• _Exercise_
Leave every image behind and restate the data word for word.

• _Excerpted data_
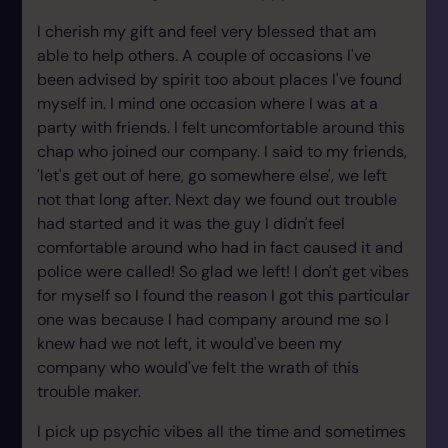
I cherish my gift and feel very blessed that am
able to help others. A couple of occasions I've
been advised by spirit too about places I've found
myself in. I mind one occasion where I was at a
party with friends. I felt uncomfortable around this
chap who joined our company. I said to my friends,
'let's get out of here, go somewhere else', we left
not that long after. Next day we found out trouble
had started and it was the guy I didn't feel
comfortable around who had in fact caused it and
police were called! So glad we left! I don't get vibes
for myself so I found the reason I got this particular
one was because I had company around me so I
knew had we not left, it would've been my
company who would've felt the wrath of this
trouble maker.
I pick up psychic vibes all the time and sometimes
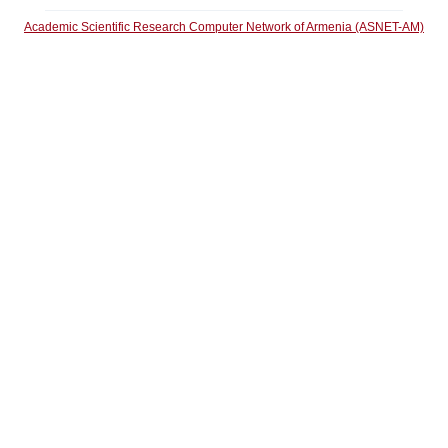
Academic Scientific Research Computer Network of Armenia (ASNET-AM)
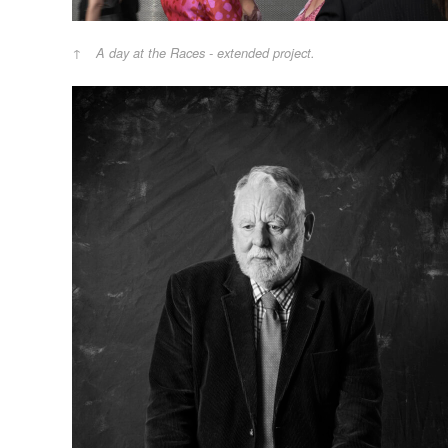
A day at the Races - extended project.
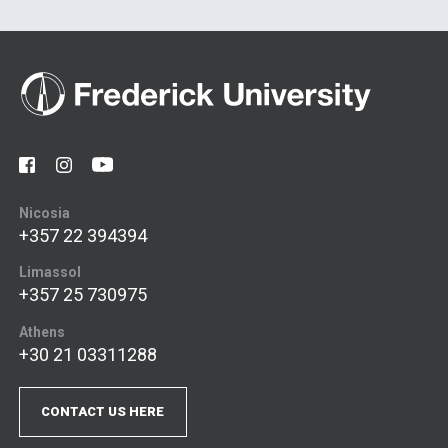
Nicosia
+357 22 394394
Limassol
+357 25 730975
Athens
+30 21 03311288
CONTACT US HERE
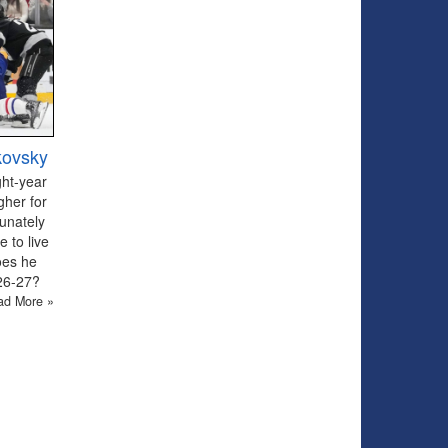
kovsky
ght-year
gher for
tunately
 to live
oes he
026-27?
ad More »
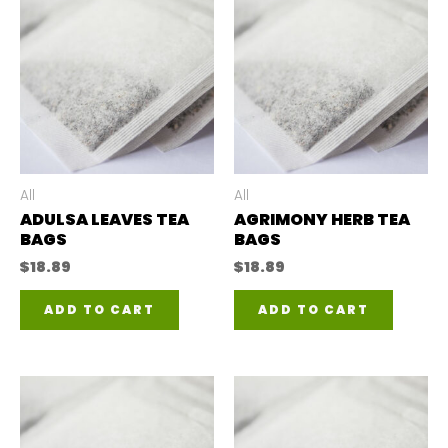
All
All
ADULSA LEAVES TEA
AGRIMONY HERB TEA
BAGS
BAGS
$
18.89
$
18.89
ADD TO CART
ADD TO CART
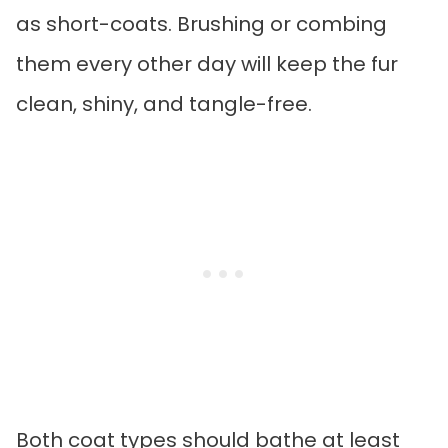
as short-coats. Brushing or combing
them every other day will keep the fur
clean, shiny, and tangle-free.
Both coat types should bathe at least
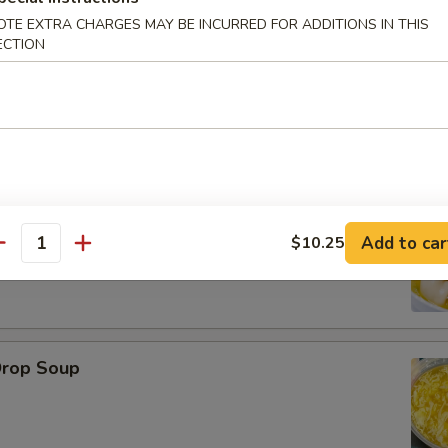
OTE EXTRA CHARGES MAY BE INCURRED FOR ADDITIONS IN THIS
ECTION
le
on Soup
Add to car
$10.25
antity
Drop Soup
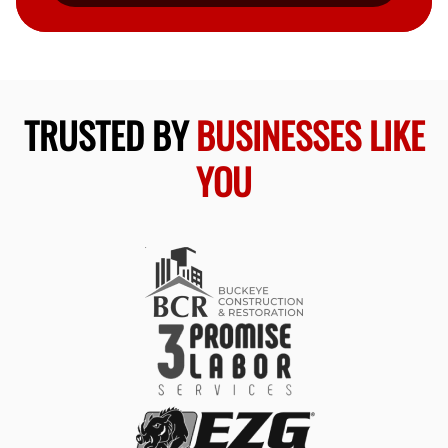
TRUSTED BY
BUSINESSES LIKE
YOU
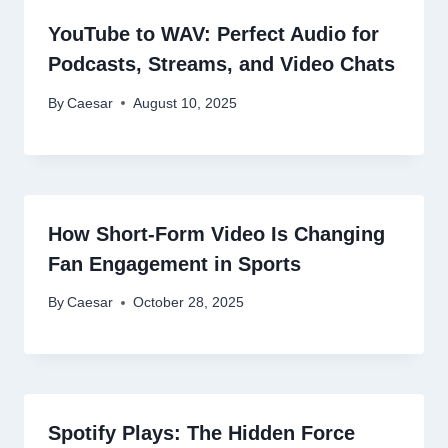
YouTube to WAV: Perfect Audio for
Podcasts, Streams, and Video Chats
By
Caesar
August 10, 2025
How Short-Form Video Is Changing
Fan Engagement in Sports
By
Caesar
October 28, 2025
Spotify Plays: The Hidden Force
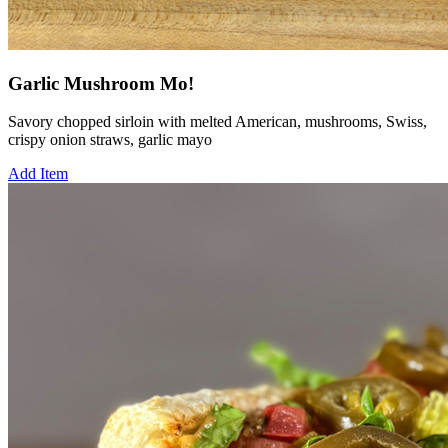
Garlic Mushroom Mo!
Savory chopped sirloin with melted American, mushrooms, Swiss,
crispy onion straws, garlic mayo
Add Item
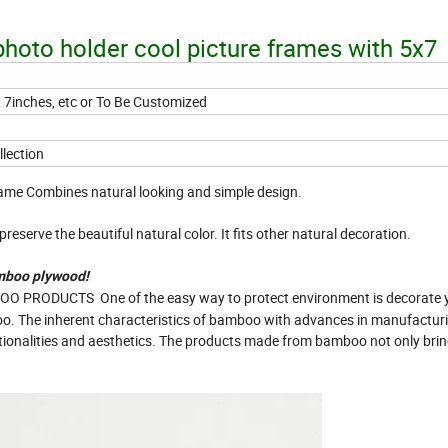
 photo holder cool picture frames with 5x7
, 7inches, etc or To Be Customized
lection
ame Combines natural looking and simple design.
reserve the beautiful natural color. It fits other natural decoration.
mboo plywood!
PRODUCTS One of the easy way to protect environment is decorate 
oo. The inherent characteristics of bamboo with advances in manufactur
ctionalities and aesthetics. The products made from bamboo not only bri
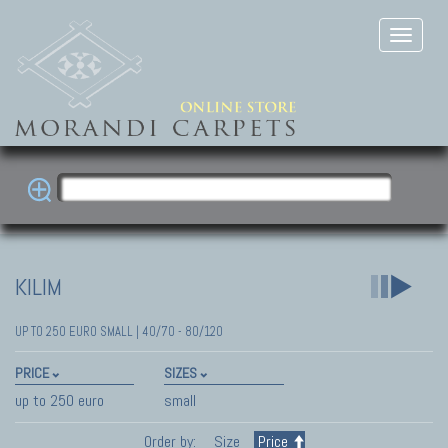
KILIM
UP TO 250 EURO SMALL | 40/70 - 80/120
PRICE
SIZES
up to 250 euro
small
Order by:
Size
Price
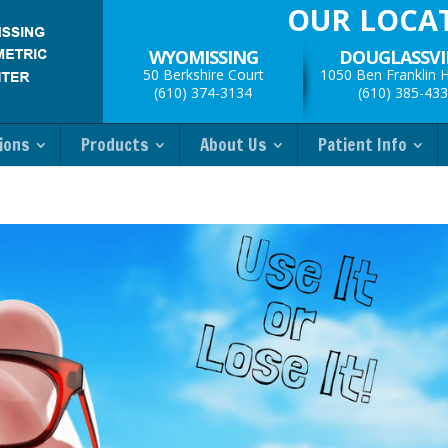
OUR LOCA
WYOMISSING
DOUGLASSVI
50 Berkshire Court
1050 Ben Franklin 
(610) 374-3134
(610) 385-43
ions
Products
About Us
Patient Info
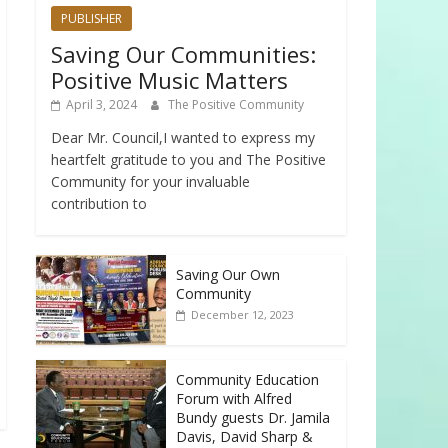
PUBLISHER
Saving Our Communities:
Positive Music Matters
April 3, 2024
The Positive Community
Dear Mr. Council,I wanted to express my
heartfelt gratitude to you and The Positive
Community for your invaluable
contribution to
Saving Our Own
Community
December 12, 2023
Community Education
Forum with Alfred
Bundy guests Dr. Jamila
Davis, David Sharp &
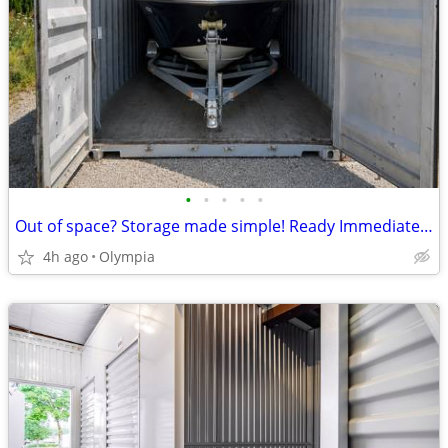
•
•
•
•
•
Out of space? Storage made simple! Ready Immediately!
4h ago
Olympia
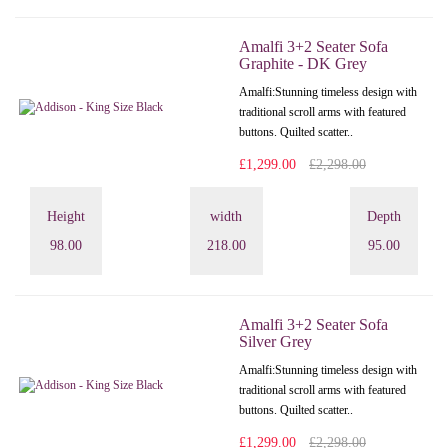
Amalfi 3+2 Seater Sofa
Graphite - DK Grey
Amalfi: Stunning timeless design with
traditional scroll arms with featured
buttons. Quilted scatter..
£1,299.00
£2,298.00
Height
width
Depth
98.00
218.00
95.00
Amalfi 3+2 Seater Sofa
Silver Grey
Amalfi: Stunning timeless design with
traditional scroll arms with featured
buttons. Quilted scatter..
£1,299.00
£2,298.00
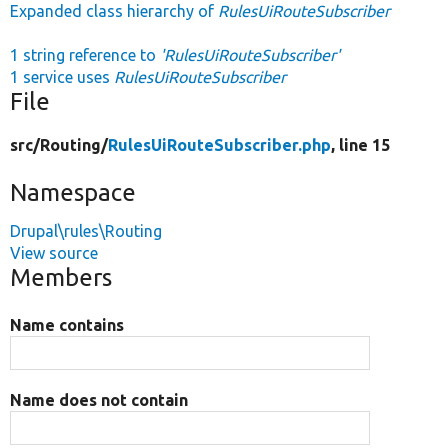
Expanded class hierarchy of
RulesUiRouteSubscriber
1 string reference to
'RulesUiRouteSubscriber'
1 service uses
RulesUiRouteSubscriber
File
src/
Routing/
RulesUiRouteSubscriber.php
, line 15
Namespace
Drupal\rules\Routing
View source
Members
Name contains
Name does not contain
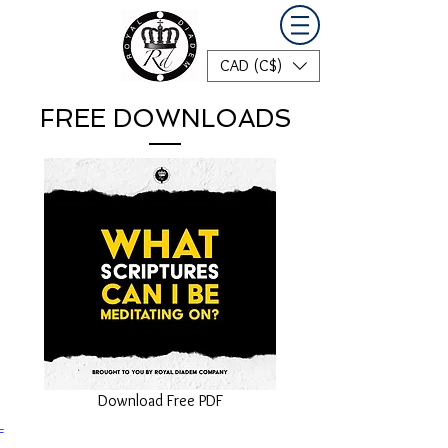
CAD (C$)
FREE DOWNLOADS
Download Free PDF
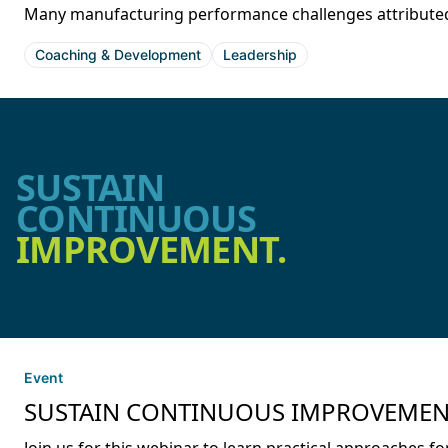
Many manufacturing performance challenges attributed t
Coaching & Development
Leadership
SUSTAIN
CONTINUOUS
IMPROVEMENT.
Event
SUSTAIN CONTINUOUS IMPROVEMENT: S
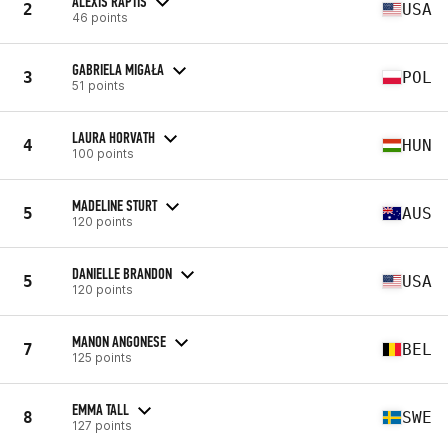
ALEXIS RAPTIS
2
USA
46 points
GABRIELA MIGAŁA
3
POL
51 points
LAURA HORVATH
4
HUN
100 points
MADELINE STURT
5
AUS
120 points
DANIELLE BRANDON
5
USA
120 points
MANON ANGONESE
7
BEL
125 points
EMMA TALL
8
SWE
127 points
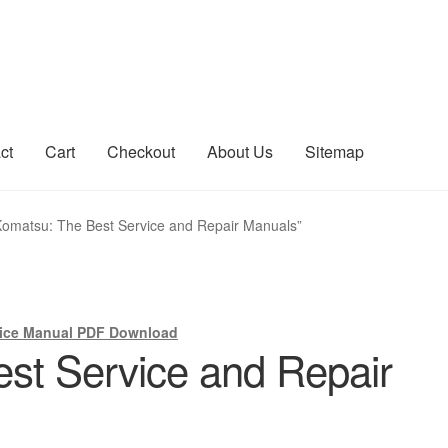
ct
Cart
Checkout
About Us
Sitemap
count
Sitemap
Komatsu: The Best Service and Repair Manuals”
ice Manual PDF Download
st Service and Repair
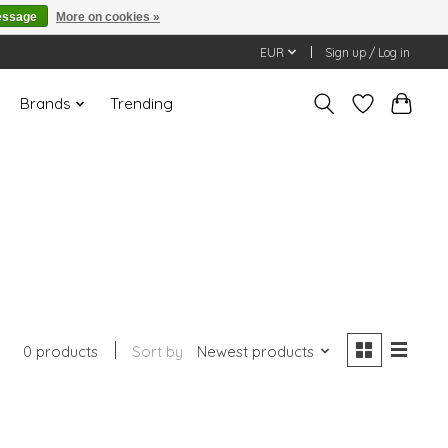
essage
More on cookies »
EUR
Sign up / Log in
Brands
Trending
0 products
Sort by
Newest products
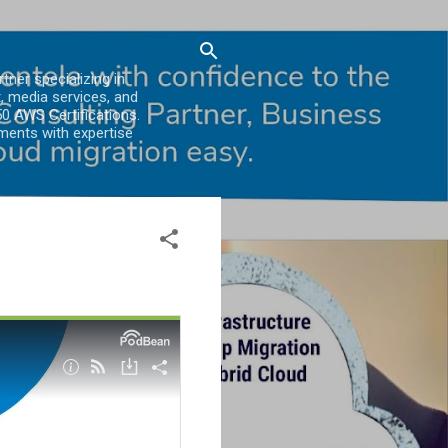
er specializing in
, media services, and
0 AWS Certifications.
ments with expertise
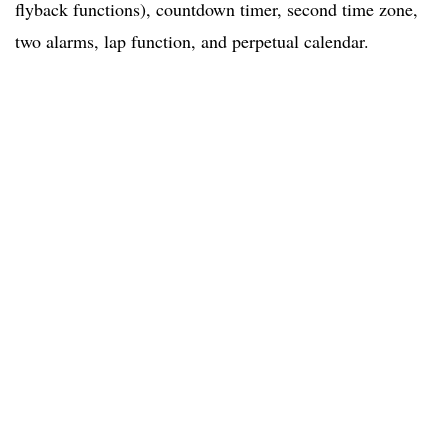
flyback functions), countdown timer, second time zone,
two alarms, lap function, and perpetual calendar.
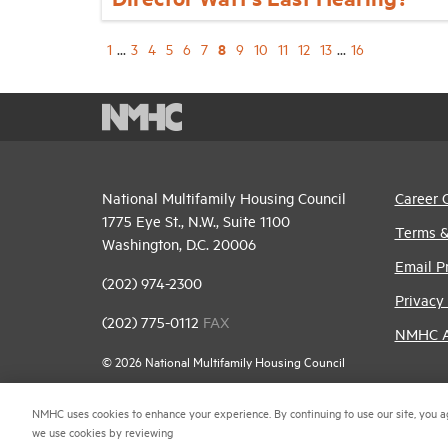
8
1
...
3
4
5
6
7
9
10
11
12
13
...
16
National Multifamily Housing Council
Career 
1775 Eye St., N.W., Suite 1100
Terms &
Washington, D.C. 20006
Email P
(202) 974-2300
Privacy 
(202) 775-0112
FAX
NMHC An
© 2026 National Multifamily Housing Council
NMHC uses cookies to enhance your experience. By continuing to use our site, you a
we use cookies by reviewing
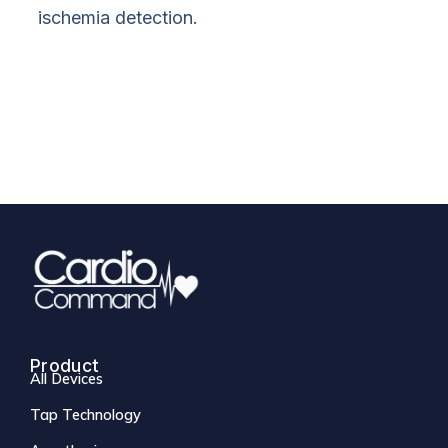
ischemia detection.
Product
All Devices
Tap Technology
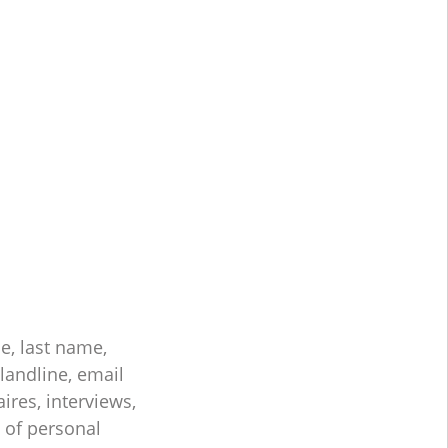
e, last name,
landline, email
ires, interviews,
s of personal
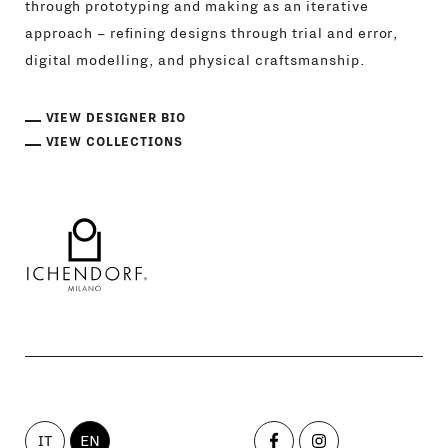
through prototyping and making as an iterative
approach – refining designs through trial and error,
digital modelling, and physical craftsmanship.
VIEW DESIGNER BIO
VIEW COLLECTIONS
IT
EN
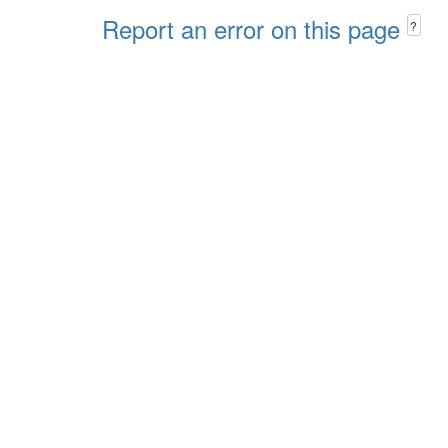
Report an error on this page
?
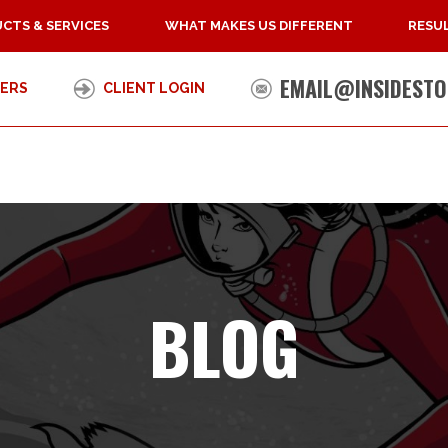
CTS & SERVICES
WHAT MAKES US DIFFERENT
RESUL
EMAIL@INSIDESTO
ERS
CLIENT LOGIN
BLOG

• _Problem solution_
I cherish my gift and feel very blessed that am
able to help others. A couple of occasions I've
been advised by spirit too about places I've found
myself in. I mind one occasion where I was at a
party with friends. I felt uncomfortable around this
chap who joined our company. I said to my friends,
'let's get out of here, go somewhere else', we left
not that long after. Next day we found out trouble
had started and it was the guy I didn't feel
comfortable around who had in fact caused it and
police were called! So glad we left! I don't get vibes
for myself so I found the reason I got this particular
one was because I had company around me so I
knew had we not left, it would've been my
company who would've felt the wrath of this
trouble maker.
I pick up psychic vibes all the time and sometimes
Academic Scientific Research Computer Network of Armenia (ASNET-AM)
A day at the Races - extended project.
Nicosia
+357 22 394394
Limassol
+357 25 730975
Athens
+30 21 03311288
CONTACT US HERE
kovsky
ght-year
gher for
tunately
 to live
oes he
026-27?
ad More »
All
All
ADULSA LEAVES TEA
AGRIMONY HERB TEA
BAGS
BAGS
$
18.89
$
18.89
ADD TO CART
ADD TO CART
as short-coats. Brushing or combing
them every other day will keep the fur
clean, shiny, and tangle-free.
Both coat types should bathe at least
OTE EXTRA CHARGES MAY BE INCURRED FOR ADDITIONS IN THIS
ECTION
le
on Soup
Add to car
$10.25
antity
Drop Soup
TRUSTED BY
BUSINESSES LIKE
YOU
YouTube to WAV: Perfect Audio for
Podcasts, Streams, and Video Chats
By
Caesar
August 10, 2025
How Short-Form Video Is Changing
Fan Engagement in Sports
By
Caesar
October 28, 2025
Spotify Plays: The Hidden Force
Garlic Mushroom Mo!
Savory chopped sirloin with melted American, mushrooms, Swiss,
crispy onion straws, garlic mayo
Add Item
 photo holder cool picture frames with 5x7
, 7inches, etc or To Be Customized
lection
ame Combines natural looking and simple design.
reserve the beautiful natural color. It fits other natural decoration.
mboo plywood!
PRODUCTS One of the easy way to protect environment is decorate 
oo. The inherent characteristics of bamboo with advances in manufactur
ctionalities and aesthetics. The products made from bamboo not only bri
KILIM
UP TO 250 EURO SMALL | 40/70 - 80/120
PRICE
SIZES
up to 250 euro
small
Order by:
Size
Price
OUR LOCA
WYOMISSING
DOUGLASSVI
50 Berkshire Court
1050 Ben Franklin 
(610) 374-3134
(610) 385-43
ions
Products
About Us
Patient Info
PUBLISHER
Saving Our Communities:
Positive Music Matters
April 3, 2024
The Positive Community
Dear Mr. Council,I wanted to express my
heartfelt gratitude to you and The Positive
Community for your invaluable
contribution to
Saving Our Own
Community
December 12, 2023
Community Education
Forum with Alfred
Bundy guests Dr. Jamila
Davis, David Sharp &
•
•
•
•
•
Out of space? Storage made simple! Ready Immediately!
4h ago
Olympia
Amalfi 3+2 Seater Sofa
Graphite - DK Grey
Amalfi: Stunning timeless design with
traditional scroll arms with featured
buttons. Quilted scatter..
£1,299.00
£2,298.00
Height
width
Depth
98.00
218.00
95.00
Amalfi 3+2 Seater Sofa
Silver Grey
Amalfi: Stunning timeless design with
traditional scroll arms with featured
buttons. Quilted scatter..
£1,299.00
£2,298.00
Expanded class hierarchy of
RulesUiRouteSubscriber
1 string reference to
'RulesUiRouteSubscriber'
1 service uses
RulesUiRouteSubscriber
File
src/
Routing/
RulesUiRouteSubscriber.php
, line 15
Namespace
Drupal\rules\Routing
View source
Members
Name contains
Name does not contain
CAD (C$)
FREE DOWNLOADS
Download Free PDF
Many manufacturing performance challenges attributed t
Coaching & Development
Leadership
SUSTAIN
CONTINUOUS
IMPROVEMENT.
Event
SUSTAIN CONTINUOUS IMPROVEMENT: S
ALEXIS RAPTIS
2
USA
46 points
GABRIELA MIGAŁA
3
POL
51 points
LAURA HORVATH
4
HUN
100 points
MADELINE STURT
5
AUS
120 points
DANIELLE BRANDON
5
USA
120 points
MANON ANGONESE
7
BEL
125 points
EMMA TALL
8
SWE
127 points
ct
Cart
Checkout
About Us
Sitemap
count
Sitemap
Komatsu: The Best Service and Repair Manuals”
ice Manual PDF Download
st Service and Repair
essage
More on cookies »
EUR
Sign up / Log in
Brands
Trending
0 products
Sort by
Newest products
er specializing in
, media services, and
0 AWS Certifications.
ments with expertise
flyback functions), countdown timer, second time zone,
two alarms, lap function, and perpetual calendar.
8
1
...
3
4
5
6
7
9
10
11
12
13
...
16
National Multifamily Housing Council
Career 
1775 Eye St., N.W., Suite 1100
Terms &
Washington, D.C. 20006
Email P
(202) 974-2300
Privacy 
(202) 775-0112
FAX
NMHC An
© 2026 National Multifamily Housing Council
NMHC uses cookies to enhance your experience. By continuing to use our site, you a
we use cookies by reviewing
ischemia detection.
Product
All Devices
Tap Technology
e, last name,
landline, email
ires, interviews,
s of personal
through prototyping and making as an iterative
approach – refining designs through trial and error,
digital modelling, and physical craftsmanship.
VIEW DESIGNER BIO
VIEW COLLECTIONS
IT
EN
Report an error on this page
?
CTS & SERVICES
WHAT MAKES US DIFFERENT
RESUL
EMAIL@INSIDESTO
ERS
CLIENT LOGIN
BLOG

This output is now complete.